From next week, trips on Auckland's Gulf Harbour ferry to the CBD will be temporarily slashed by 83%, angering some users.
It's due to Fullers360 undertaking training of new crew and upskilling existing staff as it tries to sort a shortage of qualified maritime crew and make services more reliable. It said the programme fast-tracks the pathway to become a skipper to 14 to 18 months.
With timetables reduced, Gulf Harbour ferry users will have to catch a replacement bus during peak times or three other regular Hibiscus Coast bus services which service the suburb at the end of the Whangaparāoa Peninsula. The ferry takes around 50 minutes, while driving takes around 80 minutes. By bus it can take around two hours.
At a community meeting last night, locals expressed feelings of anger, disappointment and despair at the changes.
"We understand that there's crewing delays, but what they've done now is just another slap in the face. They just keep pushing us down, pushing us down because they don't think that we're going to fight back. We will fight back because it's a public service that benefits 30,000 people, potentially," one user said.
"There's anger, there's disappointment, there's frustration. There's every emotion you can imagine around that really," another said.

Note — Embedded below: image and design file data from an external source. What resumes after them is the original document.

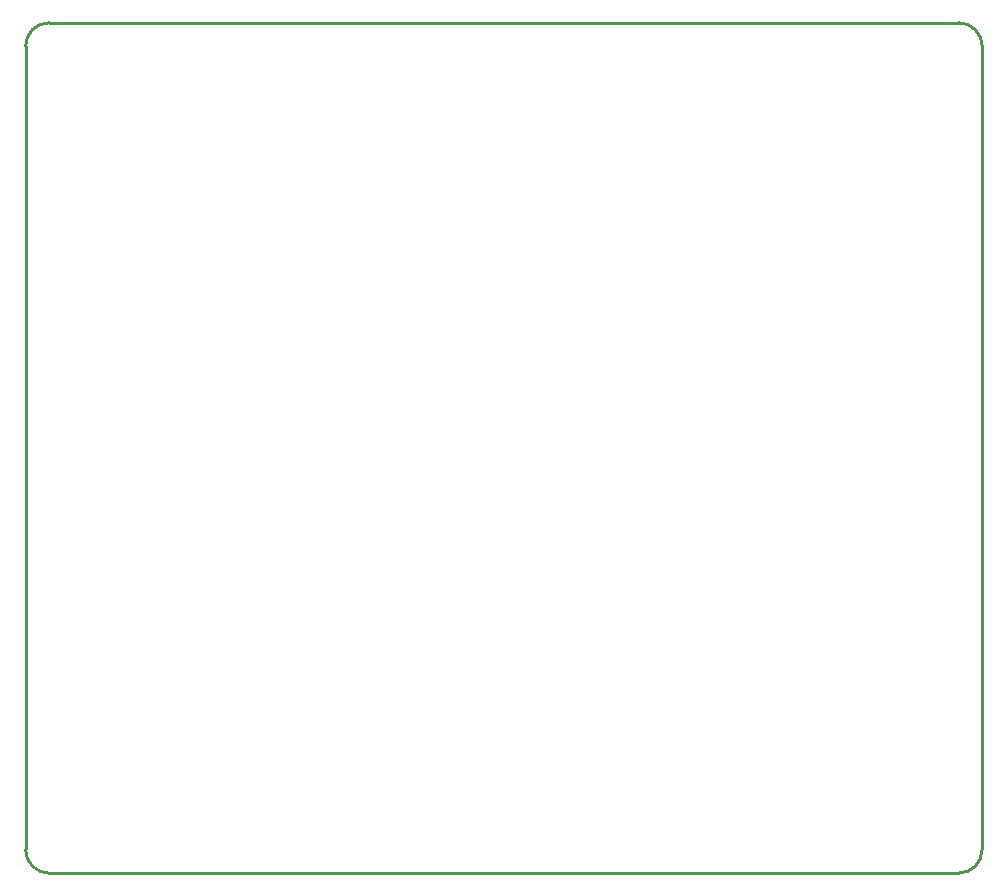
<source format=gko>
%FSLAX23Y23*%
%MOIN*%
G70*
G01*
G75*
G04 Layer_Color=16711935*
%ADD10R,0.039X0.037*%
%ADD11R,0.050X0.060*%
%ADD12R,0.060X0.050*%
%ADD13R,0.059X0.039*%
%ADD14R,0.083X0.026*%
%ADD15R,0.256X0.630*%
%ADD16R,0.035X0.031*%
%ADD17R,0.035X0.031*%
%ADD18R,0.028X0.031*%
%ADD19R,0.039X0.059*%
%ADD20R,0.197X0.197*%
%ADD21R,0.035X0.010*%
%ADD22R,0.010X0.035*%
%ADD23R,0.118X0.177*%
%ADD24R,0.079X0.295*%
%ADD25R,0.126X0.059*%
%ADD26R,0.055X0.150*%
%ADD27R,0.050X0.014*%
%ADD28R,0.110X0.020*%
%ADD29R,0.098X0.079*%
%ADD30R,0.087X0.024*%
%ADD31R,0.071X0.016*%
%ADD32R,0.079X0.079*%
%ADD33R,0.047X0.043*%
%ADD34R,0.043X0.047*%
%ADD35R,0.063X0.197*%
%ADD36R,0.010X0.026*%
%ADD37R,0.026X0.010*%
%ADD38R,0.150X0.150*%
%ADD39R,0.037X0.039*%
G04:AMPARAMS|DCode=40|XSize=14mil|YSize=33mil|CornerRadius=1mil|HoleSize=0mil|Usage=FLASHONLY|Rotation=270.000|XOffset=0mil|YOffset=0mil|HoleType=Round|Shape=RoundedRectangle|*
%AMROUNDEDRECTD40*
21,1,0.014,0.031,0,0,270.0*
21,1,0.011,0.033,0,0,270.0*
1,1,0.003,-0.015,-0.006*
1,1,0.003,-0.015,0.006*
1,1,0.003,0.015,0.006*
1,1,0.003,0.015,-0.006*
%
%ADD40ROUNDEDRECTD40*%
%ADD41R,0.063X0.094*%
%ADD42C,0.008*%
%ADD43C,0.015*%
%ADD44C,0.020*%
%ADD45C,0.025*%
%ADD46C,0.018*%
%ADD47C,0.012*%
%ADD48C,0.010*%
%ADD49C,0.075*%
%ADD50C,0.065*%
%ADD51C,0.118*%
%ADD52C,0.035*%
%ADD53C,0.025*%
%ADD54C,0.039*%
G04:AMPARAMS|DCode=55|XSize=197mil|YSize=60mil|CornerRadius=15mil|HoleSize=0mil|Usage=FLASHONLY|Rotation=90.000|XOffset=0mil|YOffset=0mil|HoleType=Round|Shape=RoundedRectangle|*
%AMROUNDEDRECTD55*
21,1,0.197,0.030,0,0,90.0*
21,1,0.167,0.060,0,0,90.0*
1,1,0.030,0.015,0.083*
1,1,0.030,0.015,-0.083*
1,1,0.030,-0.015,-0.083*
1,1,0.030,-0.015,0.083*
%
%ADD55ROUNDEDRECTD55*%
%ADD56C,0.008*%
%ADD57C,0.010*%
%ADD58C,0.024*%
%ADD59C,0.030*%
%ADD60R,0.047X0.045*%
%ADD61R,0.058X0.068*%
%ADD62R,0.068X0.058*%
%ADD63R,0.067X0.047*%
%ADD64R,0.091X0.034*%
%ADD65R,0.264X0.638*%
%ADD66R,0.043X0.039*%
%ADD67R,0.043X0.039*%
%ADD68R,0.036X0.039*%
%ADD69R,0.047X0.067*%
%ADD70R,0.205X0.205*%
%ADD71R,0.043X0.018*%
%ADD72R,0.018X0.043*%
%ADD73R,0.126X0.185*%
%ADD74R,0.087X0.303*%
%ADD75R,0.134X0.067*%
%ADD76R,0.063X0.158*%
%ADD77R,0.058X0.022*%
%ADD78R,0.118X0.028*%
%ADD79R,0.106X0.087*%
%ADD80R,0.095X0.032*%
%ADD81R,0.079X0.024*%
%ADD82R,0.087X0.087*%
%ADD83R,0.055X0.051*%
%ADD84R,0.051X0.055*%
%ADD85R,0.071X0.205*%
%ADD86R,0.018X0.034*%
%ADD87R,0.034X0.018*%
%ADD88R,0.158X0.158*%
%ADD89R,0.045X0.047*%
G04:AMPARAMS|DCode=90|XSize=22mil|YSize=41mil|CornerRadius=2mil|HoleSize=0mil|Usage=FLASHONLY|Rotation=270.000|XOffset=0mil|YOffset=0mil|HoleType=Round|Shape=RoundedRectangle|*
%AMROUNDEDRECTD90*
21,1,0.022,0.037,0,0,270.0*
21,1,0.017,0.041,0,0,270.0*
1,1,0.004,-0.019,-0.009*
1,1,0.004,-0.019,0.009*
1,1,0.004,0.019,0.009*
1,1,0.004,0.019,-0.009*
%
%ADD90ROUNDEDRECTD90*%
%ADD91R,0.071X0.102*%
%ADD92C,0.083*%
%ADD93C,0.073*%
%ADD94C,0.126*%
%ADD95C,0.043*%
%ADD96C,0.047*%
%ADD97C,0.033*%
G04:AMPARAMS|DCode=98|XSize=205mil|YSize=68mil|CornerRadius=17mil|HoleSize=0mil|Usage=FLASHONLY|Rotation=90.000|XOffset=0mil|YOffset=0mil|HoleType=Round|Shape=RoundedRectangle|*
%AMROUNDEDRECTD98*
21,1,0.205,0.034,0,0,90.0*
21,1,0.171,0.068,0,0,90.0*
1,1,0.034,0.017,0.085*
1,1,0.034,0.017,-0.085*
1,1,0.034,-0.017,-0.085*
1,1,0.034,-0.017,0.085*
%
%ADD98ROUNDEDRECTD98*%
D48*
X3110Y-0D02*
G03*
X3189Y79I0J79D01*
G01*
X-0Y79D02*
G03*
X79Y0I79J0D01*
G01*
X3189Y2756D02*
G03*
X3110Y2835I-79J0D01*
G01*
X79D02*
G03*
X0Y2756I0J-79D01*
G01*
Y79D02*
Y2756D01*
X3189Y79D02*
Y2756D01*
X79Y-0D02*
X3110D01*
X79Y2835D02*
X3110D01*
M02*

</source>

"We've gone from a vibrant community to one that really feels like it's breaking."
"Disappointment and despair in the lack of transparency," another commuter said.
Auckland councillor John Watson, who has written a 15-page summary to Auckland Transport on how bad the service is, told Breakfast people have been worn down by the issue of ferry delays and cancellations, which has been ongoing for two years.
"The cancellation rate is now over 50%, so that means 50% of the time a ferry doesn't turn up. It's like a lottery down there, wondering if it's going to come and if it's not coming, will there be a bus there or a taxi? It's really decimated a once really successful service."
"The public have responded in unprecedented numbers to try and save their ferry and to be honest, they've been treated with a degree of contempt," Watson said.
Auckland Transport, in its draft Regional Public Transport Plan, proposed removing the Gulf Harbour ferry service from 2028.
It said O Mahurangi (Penlink) would be completed before then and there would be improvements to local bus services. The improved bus services would be more reliable than the ferry and cheaper, it said.
"People will be fighting it. The quality of their life depends on it," Watson said.
Half Moon Bay ferry services have also been affected by the training programme.